• [SOURCE EXTRACT]
╔══
Despite his arrest and prosecution in number of cases, Khurvesh @ Pappu @ Pehalwan has not mended himself and has not deterred from his criminal activities which are highly prejudicial to the maintenance of public order.

At present Khurvesh @ Pappu @ Pehalwan is out of jail. Keeping in view his past criminal activities there is every apprehension /imminent possibility that he will again indulge in similar type of criminal activities, which will adversely affect the maintenance of public order.

Under the above circumstances it has become necessary to detain him with immediate effect under Section 3(2) of the National Security Act, 1980 to prevent him from further committing similar type of criminal activities prejudicial to the maintenance of public order."

10. Mr. Vikas Arora, learned counsel appearing for the petitioner

submitted that the aforesaid grounds mentioned in the impugned order

do not justify the case of preventive detention. His submission was that

frivolous cases are fostered upon the petitioner and that is the reason

that in most of these cases, acquittal is on merit. However, the entire

material and particularly the orders of the courts in those cases where

the petitioner was acquitted on merits, was not even considered by the

competent authority as those judgments were not placed before him. It

is apparent, argued the counsel, from the fact that only 5 cases were

taken note of and judgments in respect of 17 cases in which the

petitioner was acquitted were not placed before the competent

authority. His further submission was that no case was made out that

the petitioner had threatened the witnesses. His fervent plea was that

even the facts of the five cases, relied upon by the respondent no.1

while passing the detention order of the petitioner, would not justify

the detention order. In respect of the first case, his submission was that

the identification parade had already been conducted and the petitioner

was not identified. Qua the second case, his submission was that the

petitioner was even granted anticipatory bail which fact would go to

show that there was nothing against the petitioner. The third case has

already resulted into acquittal and therefore, cannot be the basis for

detention of the petitioner, was the submission. In so far as the fourth

case is concerned, the plea was that it relates to altercation with the

police authorities and the respondent cannot contend that the

petitioner would be in a position to even terrorize or influence the

police officials who are going to be the witnesses in the said case. The

fifth case, the learned counsel pointed out, was only under Section

107/151 Cr.P.C. regarding alleged apprehension of breach of peace.
╚══
• [ENTRIES]
╔══
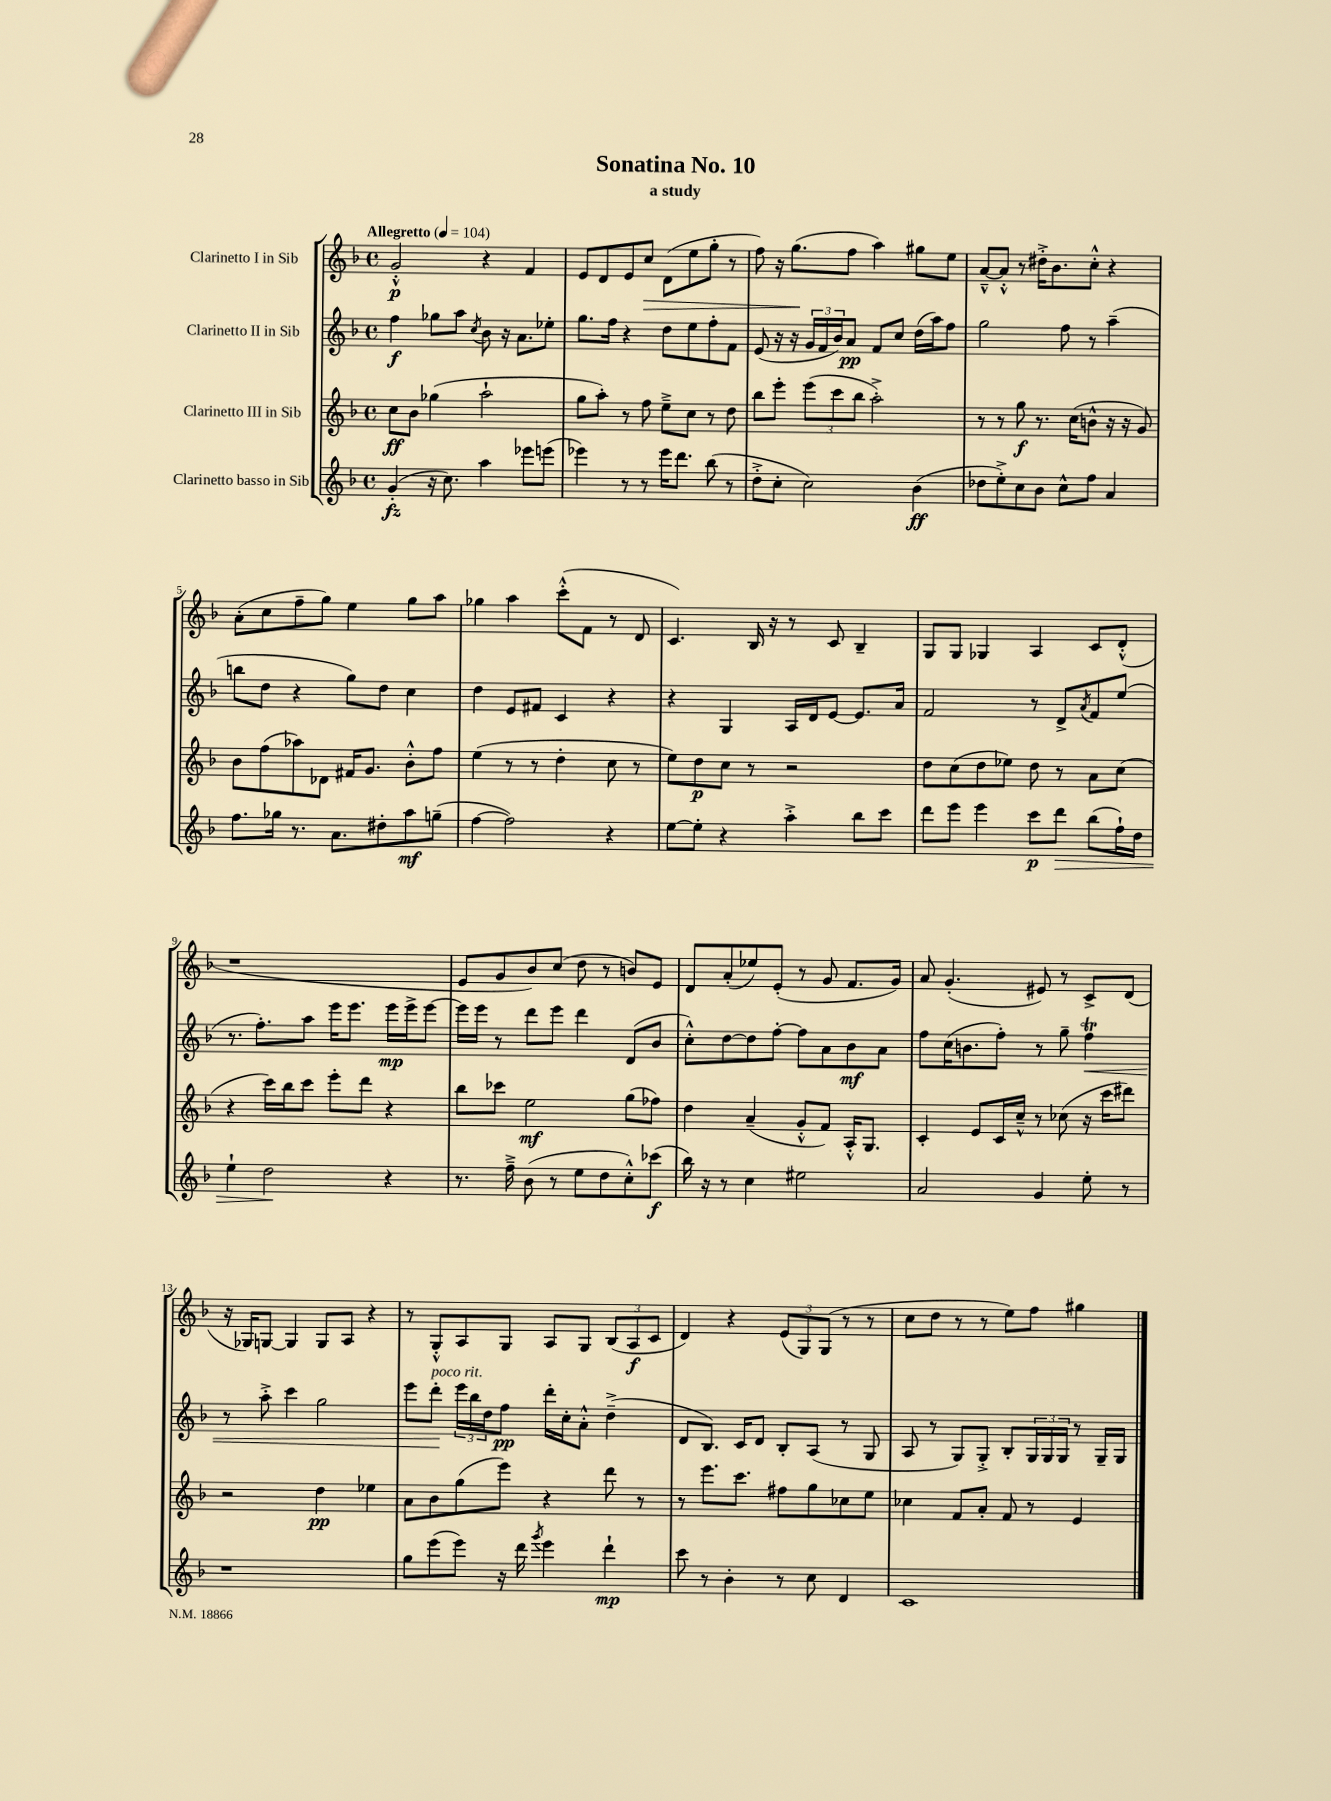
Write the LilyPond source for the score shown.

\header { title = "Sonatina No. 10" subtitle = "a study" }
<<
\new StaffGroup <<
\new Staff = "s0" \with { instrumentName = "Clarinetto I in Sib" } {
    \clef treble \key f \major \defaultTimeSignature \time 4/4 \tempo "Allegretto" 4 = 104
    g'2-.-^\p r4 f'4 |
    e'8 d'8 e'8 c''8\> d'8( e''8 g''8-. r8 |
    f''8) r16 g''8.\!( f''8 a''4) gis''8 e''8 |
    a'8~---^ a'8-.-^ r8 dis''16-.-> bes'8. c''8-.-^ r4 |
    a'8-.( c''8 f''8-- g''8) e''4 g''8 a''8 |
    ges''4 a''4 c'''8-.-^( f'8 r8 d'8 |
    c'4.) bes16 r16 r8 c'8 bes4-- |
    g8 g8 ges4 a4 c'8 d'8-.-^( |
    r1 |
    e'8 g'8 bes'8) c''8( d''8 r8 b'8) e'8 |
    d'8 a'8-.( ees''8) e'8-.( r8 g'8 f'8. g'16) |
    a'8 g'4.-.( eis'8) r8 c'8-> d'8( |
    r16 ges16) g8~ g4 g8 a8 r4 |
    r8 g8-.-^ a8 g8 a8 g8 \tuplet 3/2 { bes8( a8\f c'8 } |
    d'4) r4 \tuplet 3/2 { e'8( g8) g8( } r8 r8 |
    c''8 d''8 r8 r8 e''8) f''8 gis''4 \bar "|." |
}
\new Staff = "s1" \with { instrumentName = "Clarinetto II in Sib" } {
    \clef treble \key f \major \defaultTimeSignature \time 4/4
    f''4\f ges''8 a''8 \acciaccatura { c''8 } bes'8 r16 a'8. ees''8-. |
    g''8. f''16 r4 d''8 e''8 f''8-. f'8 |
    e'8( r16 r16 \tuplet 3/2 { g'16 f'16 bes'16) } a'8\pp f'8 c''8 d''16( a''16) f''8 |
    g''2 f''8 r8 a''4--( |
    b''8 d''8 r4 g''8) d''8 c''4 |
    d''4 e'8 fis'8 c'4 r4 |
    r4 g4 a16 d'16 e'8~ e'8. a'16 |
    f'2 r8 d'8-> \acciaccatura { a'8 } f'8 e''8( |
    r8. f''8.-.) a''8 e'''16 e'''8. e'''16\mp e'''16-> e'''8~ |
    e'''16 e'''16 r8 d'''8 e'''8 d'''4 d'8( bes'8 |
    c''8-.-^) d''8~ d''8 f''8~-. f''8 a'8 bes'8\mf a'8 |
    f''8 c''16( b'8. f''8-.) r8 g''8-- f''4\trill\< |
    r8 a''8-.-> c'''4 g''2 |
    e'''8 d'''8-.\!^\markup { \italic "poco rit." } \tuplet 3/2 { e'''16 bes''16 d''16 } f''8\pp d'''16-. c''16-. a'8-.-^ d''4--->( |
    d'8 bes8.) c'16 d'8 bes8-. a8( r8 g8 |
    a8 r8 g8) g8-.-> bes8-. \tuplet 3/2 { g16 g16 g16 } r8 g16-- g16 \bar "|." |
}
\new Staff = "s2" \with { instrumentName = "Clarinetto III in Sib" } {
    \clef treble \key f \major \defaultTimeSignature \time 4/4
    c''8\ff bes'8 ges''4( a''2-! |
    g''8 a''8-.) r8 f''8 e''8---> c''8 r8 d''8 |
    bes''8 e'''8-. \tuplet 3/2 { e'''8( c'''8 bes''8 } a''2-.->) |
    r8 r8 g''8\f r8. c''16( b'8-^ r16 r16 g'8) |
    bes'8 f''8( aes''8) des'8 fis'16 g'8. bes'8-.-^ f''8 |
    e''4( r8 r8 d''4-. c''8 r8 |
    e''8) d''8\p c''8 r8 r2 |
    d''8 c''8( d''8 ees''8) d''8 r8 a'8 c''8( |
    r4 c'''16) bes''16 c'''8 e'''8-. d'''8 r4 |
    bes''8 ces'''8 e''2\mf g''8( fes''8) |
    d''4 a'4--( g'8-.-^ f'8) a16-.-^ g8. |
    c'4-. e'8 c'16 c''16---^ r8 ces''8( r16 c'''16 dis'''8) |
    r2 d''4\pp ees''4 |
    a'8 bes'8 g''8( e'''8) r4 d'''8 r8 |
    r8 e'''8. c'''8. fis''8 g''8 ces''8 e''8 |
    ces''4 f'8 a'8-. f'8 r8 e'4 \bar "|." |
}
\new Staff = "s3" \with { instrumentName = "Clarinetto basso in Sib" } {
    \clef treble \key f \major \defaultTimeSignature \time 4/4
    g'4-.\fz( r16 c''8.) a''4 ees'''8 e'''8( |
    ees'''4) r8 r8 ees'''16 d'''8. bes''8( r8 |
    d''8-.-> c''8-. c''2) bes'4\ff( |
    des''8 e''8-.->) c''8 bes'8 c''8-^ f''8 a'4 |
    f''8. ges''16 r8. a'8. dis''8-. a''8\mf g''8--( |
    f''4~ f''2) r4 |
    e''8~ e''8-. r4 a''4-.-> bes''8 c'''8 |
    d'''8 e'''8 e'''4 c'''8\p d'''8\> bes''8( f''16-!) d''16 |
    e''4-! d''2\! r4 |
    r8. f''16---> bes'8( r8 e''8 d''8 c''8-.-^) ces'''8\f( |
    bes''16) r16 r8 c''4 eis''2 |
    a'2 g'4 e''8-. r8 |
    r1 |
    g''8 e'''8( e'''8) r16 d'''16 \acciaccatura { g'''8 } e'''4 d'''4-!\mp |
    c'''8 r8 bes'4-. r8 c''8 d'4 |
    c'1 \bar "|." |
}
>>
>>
╚══
╔══
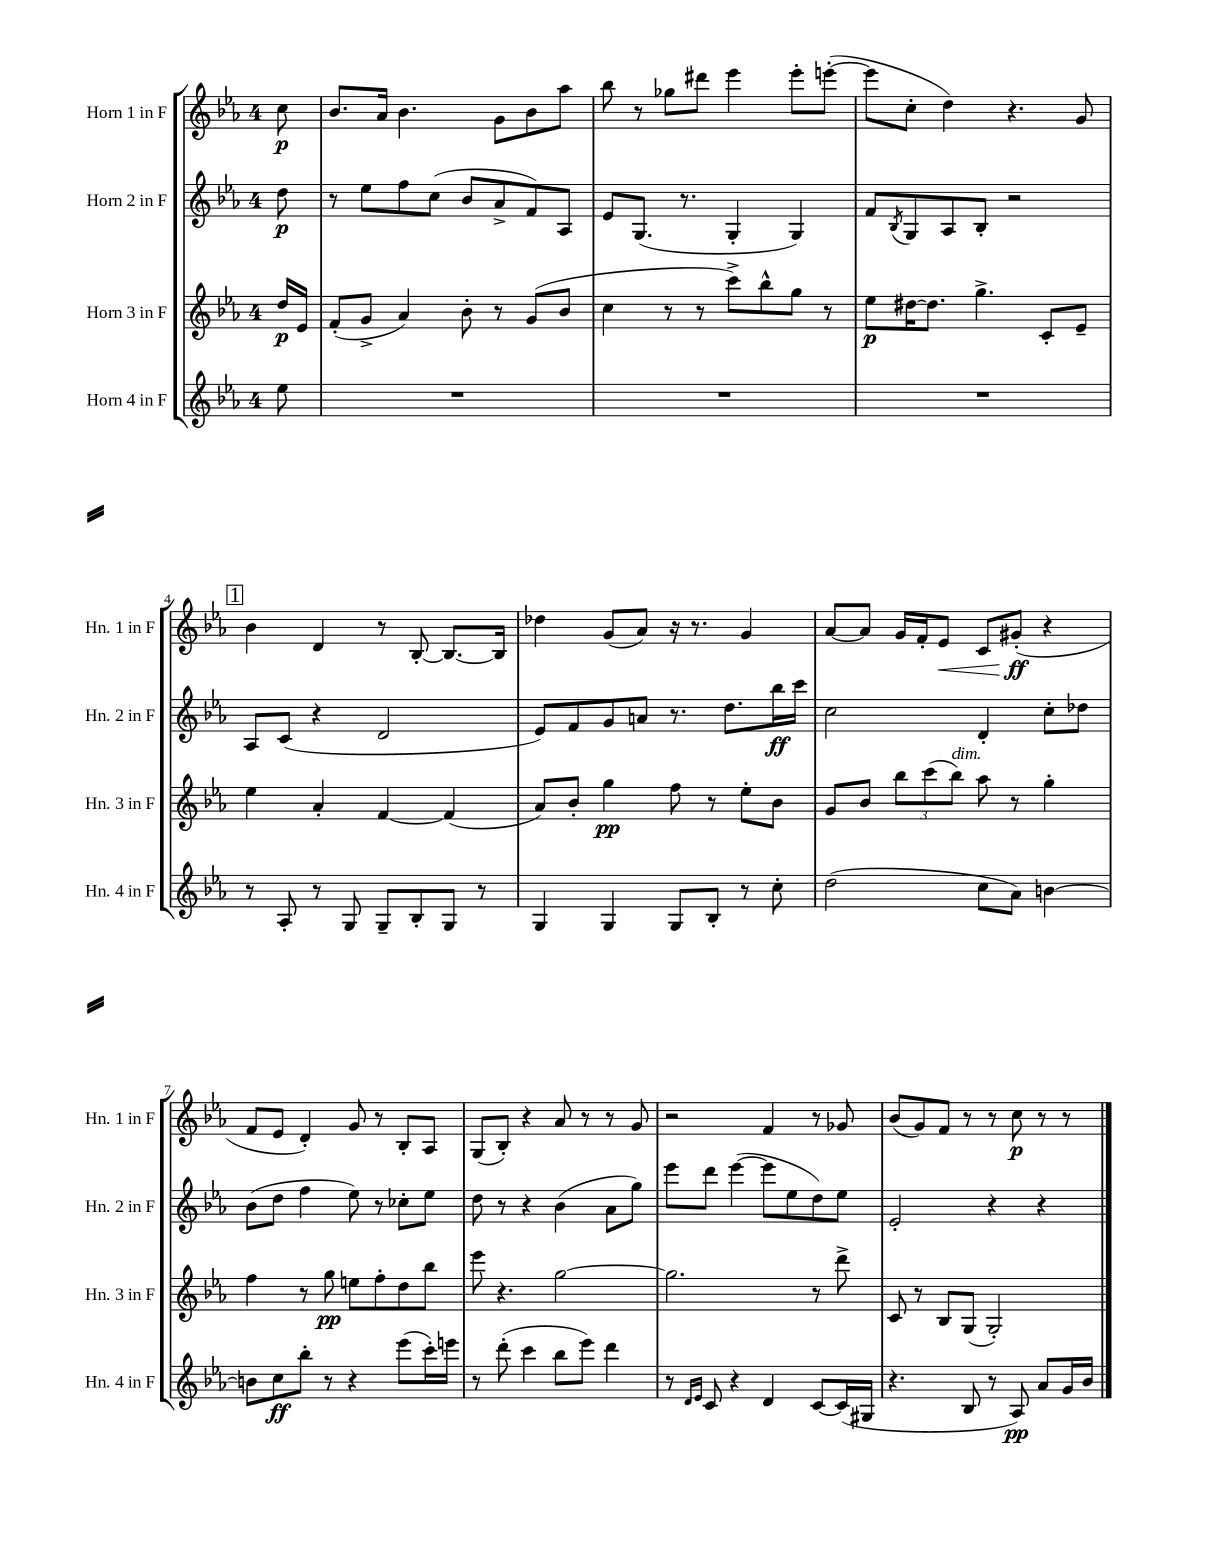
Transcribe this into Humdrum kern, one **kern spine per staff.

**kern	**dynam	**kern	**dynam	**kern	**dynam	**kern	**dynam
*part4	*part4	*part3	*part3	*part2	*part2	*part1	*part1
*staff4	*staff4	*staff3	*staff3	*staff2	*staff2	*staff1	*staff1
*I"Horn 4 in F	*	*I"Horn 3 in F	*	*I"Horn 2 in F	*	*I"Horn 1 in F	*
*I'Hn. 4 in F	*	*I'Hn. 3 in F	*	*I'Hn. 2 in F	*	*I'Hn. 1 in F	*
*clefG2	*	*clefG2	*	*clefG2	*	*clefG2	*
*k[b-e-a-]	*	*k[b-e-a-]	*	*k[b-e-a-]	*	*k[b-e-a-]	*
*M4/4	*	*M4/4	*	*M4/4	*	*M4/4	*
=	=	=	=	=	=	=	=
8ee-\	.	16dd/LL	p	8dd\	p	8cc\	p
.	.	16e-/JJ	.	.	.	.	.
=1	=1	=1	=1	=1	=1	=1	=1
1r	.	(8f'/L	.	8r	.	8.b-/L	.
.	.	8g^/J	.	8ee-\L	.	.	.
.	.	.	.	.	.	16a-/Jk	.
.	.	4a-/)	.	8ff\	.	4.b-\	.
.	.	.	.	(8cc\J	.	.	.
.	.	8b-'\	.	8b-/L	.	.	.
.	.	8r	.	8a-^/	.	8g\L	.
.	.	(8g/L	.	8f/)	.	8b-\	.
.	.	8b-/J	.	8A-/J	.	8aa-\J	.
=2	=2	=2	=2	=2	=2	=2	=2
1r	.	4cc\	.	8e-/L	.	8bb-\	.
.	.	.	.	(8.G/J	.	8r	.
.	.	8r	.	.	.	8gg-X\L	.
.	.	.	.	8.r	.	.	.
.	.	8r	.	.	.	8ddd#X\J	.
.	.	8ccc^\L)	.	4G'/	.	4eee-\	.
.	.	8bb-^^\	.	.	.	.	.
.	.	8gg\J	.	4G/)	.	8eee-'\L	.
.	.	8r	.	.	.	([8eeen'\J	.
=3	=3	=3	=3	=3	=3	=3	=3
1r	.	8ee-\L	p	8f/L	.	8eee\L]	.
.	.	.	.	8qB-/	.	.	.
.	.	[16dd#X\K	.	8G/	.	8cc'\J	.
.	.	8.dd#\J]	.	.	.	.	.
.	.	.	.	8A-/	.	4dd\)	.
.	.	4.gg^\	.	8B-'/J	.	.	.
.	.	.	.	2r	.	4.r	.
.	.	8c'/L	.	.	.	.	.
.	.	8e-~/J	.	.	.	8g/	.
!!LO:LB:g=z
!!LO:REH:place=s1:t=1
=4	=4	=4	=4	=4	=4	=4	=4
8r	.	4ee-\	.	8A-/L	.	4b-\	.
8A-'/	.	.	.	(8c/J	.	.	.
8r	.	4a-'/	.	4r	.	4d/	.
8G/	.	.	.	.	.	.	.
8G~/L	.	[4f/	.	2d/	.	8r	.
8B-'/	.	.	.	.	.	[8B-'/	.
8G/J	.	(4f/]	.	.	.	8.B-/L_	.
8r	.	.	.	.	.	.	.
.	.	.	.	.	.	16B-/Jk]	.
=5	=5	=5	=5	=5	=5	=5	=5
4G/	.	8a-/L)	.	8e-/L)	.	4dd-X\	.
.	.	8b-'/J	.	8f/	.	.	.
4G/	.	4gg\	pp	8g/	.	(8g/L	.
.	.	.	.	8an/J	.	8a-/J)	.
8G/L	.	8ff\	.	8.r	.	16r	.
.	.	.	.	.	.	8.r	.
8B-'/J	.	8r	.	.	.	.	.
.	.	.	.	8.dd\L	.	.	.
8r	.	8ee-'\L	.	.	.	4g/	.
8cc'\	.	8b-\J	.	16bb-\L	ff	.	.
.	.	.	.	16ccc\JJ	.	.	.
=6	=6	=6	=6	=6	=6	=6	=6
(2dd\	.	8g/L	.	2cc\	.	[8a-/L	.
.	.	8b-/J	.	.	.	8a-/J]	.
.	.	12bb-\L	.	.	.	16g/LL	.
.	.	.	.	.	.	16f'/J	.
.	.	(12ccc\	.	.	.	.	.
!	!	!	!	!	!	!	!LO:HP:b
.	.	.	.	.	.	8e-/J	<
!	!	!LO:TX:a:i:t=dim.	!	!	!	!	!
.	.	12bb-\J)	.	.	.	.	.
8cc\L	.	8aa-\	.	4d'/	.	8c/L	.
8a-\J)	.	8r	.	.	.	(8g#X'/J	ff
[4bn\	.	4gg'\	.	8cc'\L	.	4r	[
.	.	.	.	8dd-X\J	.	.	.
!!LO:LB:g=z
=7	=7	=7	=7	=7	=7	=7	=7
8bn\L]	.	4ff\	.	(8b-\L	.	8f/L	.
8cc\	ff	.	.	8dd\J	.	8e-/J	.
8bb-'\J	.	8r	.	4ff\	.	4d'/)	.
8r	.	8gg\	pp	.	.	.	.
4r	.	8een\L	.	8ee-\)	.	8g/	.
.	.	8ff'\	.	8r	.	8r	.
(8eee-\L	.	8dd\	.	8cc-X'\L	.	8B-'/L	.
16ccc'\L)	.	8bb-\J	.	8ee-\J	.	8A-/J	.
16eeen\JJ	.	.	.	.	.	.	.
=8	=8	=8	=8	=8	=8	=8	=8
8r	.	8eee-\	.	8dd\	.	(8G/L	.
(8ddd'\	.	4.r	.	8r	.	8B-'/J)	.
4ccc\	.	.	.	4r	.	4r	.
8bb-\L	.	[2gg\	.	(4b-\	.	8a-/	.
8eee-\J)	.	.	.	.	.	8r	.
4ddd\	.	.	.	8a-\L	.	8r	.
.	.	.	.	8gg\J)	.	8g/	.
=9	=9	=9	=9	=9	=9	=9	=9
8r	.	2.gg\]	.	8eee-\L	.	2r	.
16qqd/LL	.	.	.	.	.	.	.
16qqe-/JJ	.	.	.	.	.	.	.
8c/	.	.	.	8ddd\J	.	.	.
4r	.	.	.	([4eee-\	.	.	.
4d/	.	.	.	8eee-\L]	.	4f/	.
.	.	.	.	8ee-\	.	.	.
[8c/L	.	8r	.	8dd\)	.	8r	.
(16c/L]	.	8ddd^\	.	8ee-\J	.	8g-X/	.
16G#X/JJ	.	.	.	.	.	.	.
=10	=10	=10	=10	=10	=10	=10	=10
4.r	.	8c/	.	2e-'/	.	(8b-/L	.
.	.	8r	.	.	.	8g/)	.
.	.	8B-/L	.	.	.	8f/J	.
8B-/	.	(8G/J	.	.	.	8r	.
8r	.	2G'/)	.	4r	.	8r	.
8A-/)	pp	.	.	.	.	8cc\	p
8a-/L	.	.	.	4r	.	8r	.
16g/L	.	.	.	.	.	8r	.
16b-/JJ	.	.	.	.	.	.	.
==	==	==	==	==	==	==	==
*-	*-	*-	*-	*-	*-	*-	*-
╚══
• [TASK DETAILS]
Could you continue the court judgment on the preventive detention of Khurvesh @ Pappu @ Pehalwan, picking up right after its last sentence?

• [SOLVED EXERCISE]
He, thus, submitted that the observations of the competent authority

that „witnesses in the pending trial cases are likely to be intimidated by

his presence outside jail‟ were totally uncalled for, and without the

support of any cogent and reliable material. The last submission was

that the main detention order is an act of malafide and a counter blast at

the instance of the police officers, simply because of the reason that the

petitioner had been making complaints against these police officers who

were implicating the petitioner in false cases. He referred to such

complaints which are annexed with the petition.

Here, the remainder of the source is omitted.